Problem requirements:
Below are the records; give the number of lines in them that include the word "asta", and nothing more.

START Information

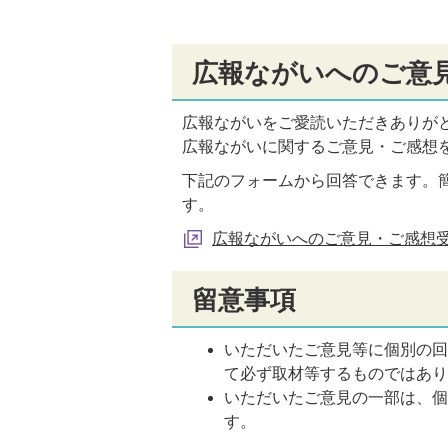
広報ながいへのご意
広報ながいをご愛読いただきありが
広報ながいに関するご意見・ご感想
下記のフォームから回答できます。
す。
広報ながいへのご意見・ご感想
留意事項
いただいたご意見等に個別の
て必ず取材等するものではあ
いただいたご意見の一部は、
す。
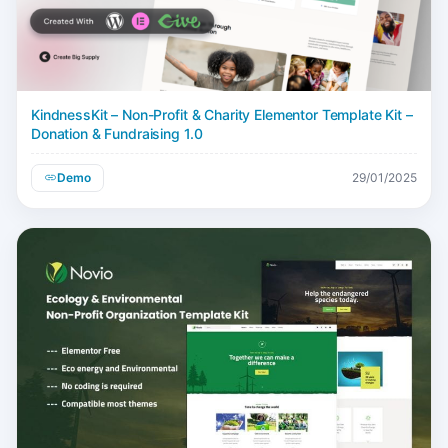
KindnessKit – Non-Profit & Charity Elementor Template Kit –
Donation & Fundraising 1.0
Demo
29/01/2025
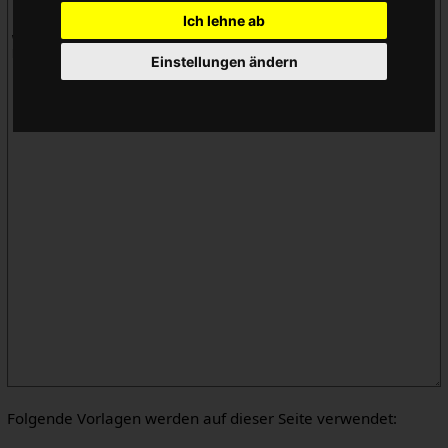
Ich lehne ab
Einstellungen ändern
Folgende Vorlagen werden auf dieser Seite verwendet:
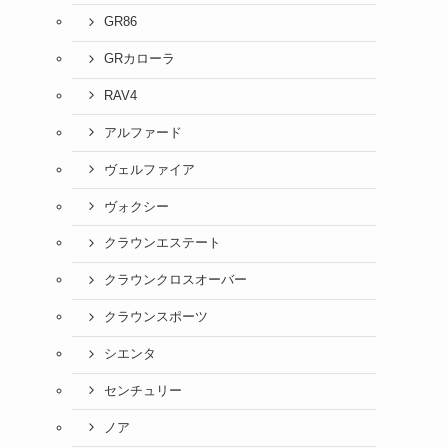
GR86
GRカローラ
RAV4
アルファード
ヴェルファイア
ヴォクシー
クラウンエステート
クラウンクロスオーバー
クラウンスポーツ
シエンタ
センチュリー
ノア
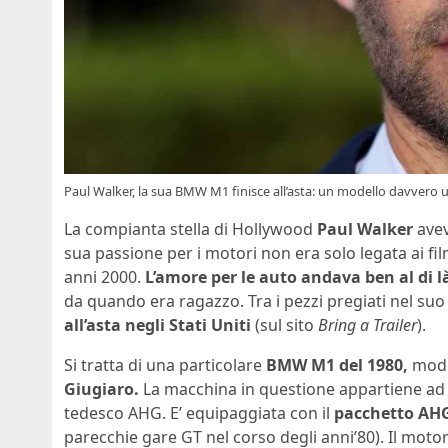
Paul Walker, la sua BMW M1 finisce all’asta: un modello davvero u
La compianta stella di Hollywood
Paul Walker
avev
sua passione per i motori non era solo legata ai fil
anni 2000.
L’amore per le auto andava ben al di l
da quando era ragazzo. Tra i pezzi pregiati nel suo
all’asta negli Stati Uniti
(sul sito
Bring a Trailer
).
Si tratta di una particolare
BMW M1 del 1980,
model
Giugiaro.
La macchina in questione appartiene ad u
tedesco AHG. E’ equipaggiata con il
pacchetto AHG
parecchie gare GT nel corso degli anni’80). Il motor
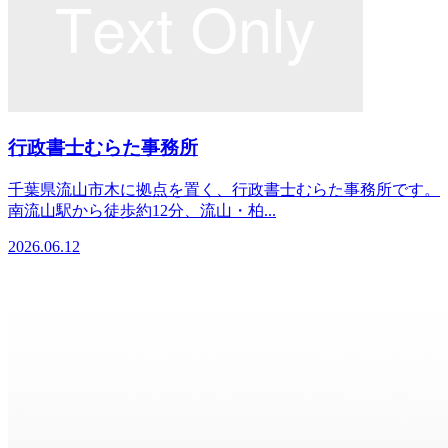
行政書士むらた事務所
千葉県流山市木に拠点を置く、行政書士むらた事務所です。
南流山駅から徒歩約12分、流山・柏...
2026.06.12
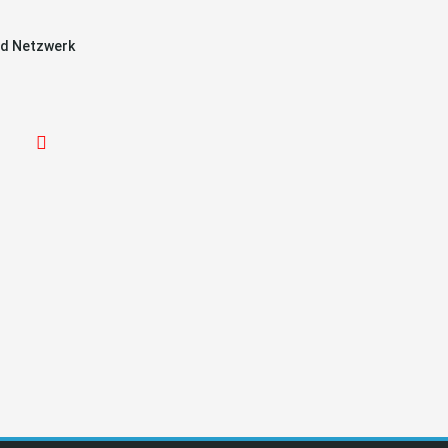
d Netzwerk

END Information

Answer to this problem:
2